Images with lens parameters:

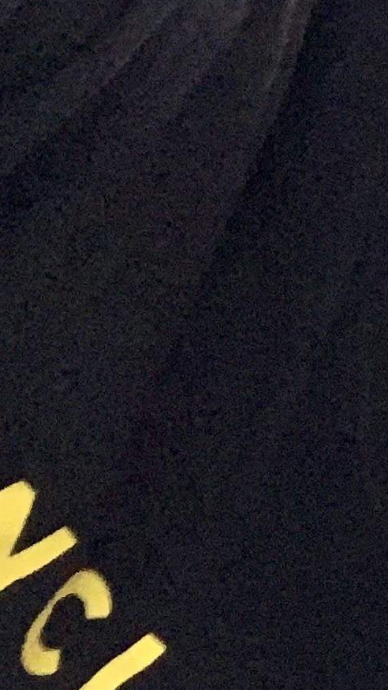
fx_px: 2250
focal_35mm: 123
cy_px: 743
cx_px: 1132
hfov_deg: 8.4
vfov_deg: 16.9
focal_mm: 2.87
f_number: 2.2
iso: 250
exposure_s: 1/30
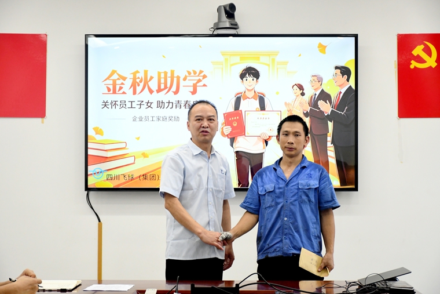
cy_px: 147
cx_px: 220
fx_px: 1137
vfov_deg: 14.7
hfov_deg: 21.9
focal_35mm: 93
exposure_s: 1/100
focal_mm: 62
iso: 2200
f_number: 5
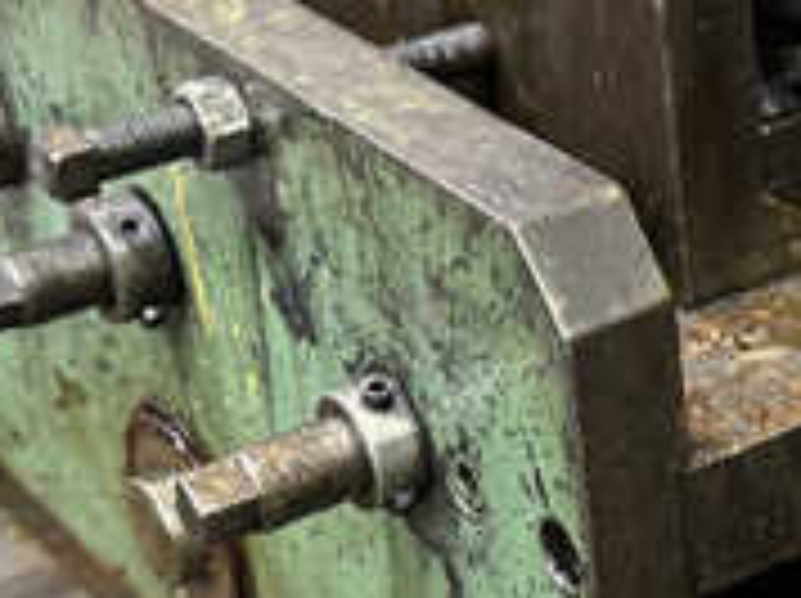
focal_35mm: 108
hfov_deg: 17.4
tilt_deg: -26.9
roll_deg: +2.8
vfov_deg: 13.7
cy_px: 342
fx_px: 2496
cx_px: 950
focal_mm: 6.86
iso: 640
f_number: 1.78
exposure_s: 1/60
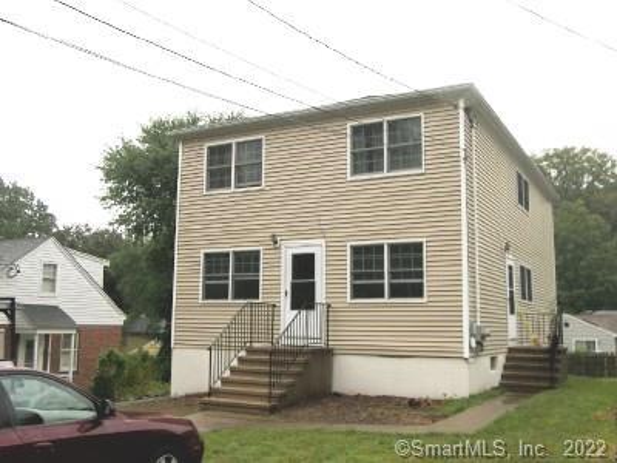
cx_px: 308
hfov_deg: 47.9
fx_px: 695
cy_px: 232
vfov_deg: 36.8
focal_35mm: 39
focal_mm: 8.2
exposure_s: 1/160
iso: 50
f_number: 3.2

THE TASK: Nothing but the lines from the one containing "roll_deg: +2.8" through the end of the entries should be written out, exactly and without pictures.

RESULT OF THE TASK:
roll_deg: +2.8
vfov_deg: 13.7
cy_px: 342
fx_px: 2496
cx_px: 950
focal_mm: 6.86
iso: 640
f_number: 1.78
exposure_s: 1/60
cx_px: 308
hfov_deg: 47.9
fx_px: 695
cy_px: 232
vfov_deg: 36.8
focal_35mm: 39
focal_mm: 8.2
exposure_s: 1/160
iso: 50
f_number: 3.2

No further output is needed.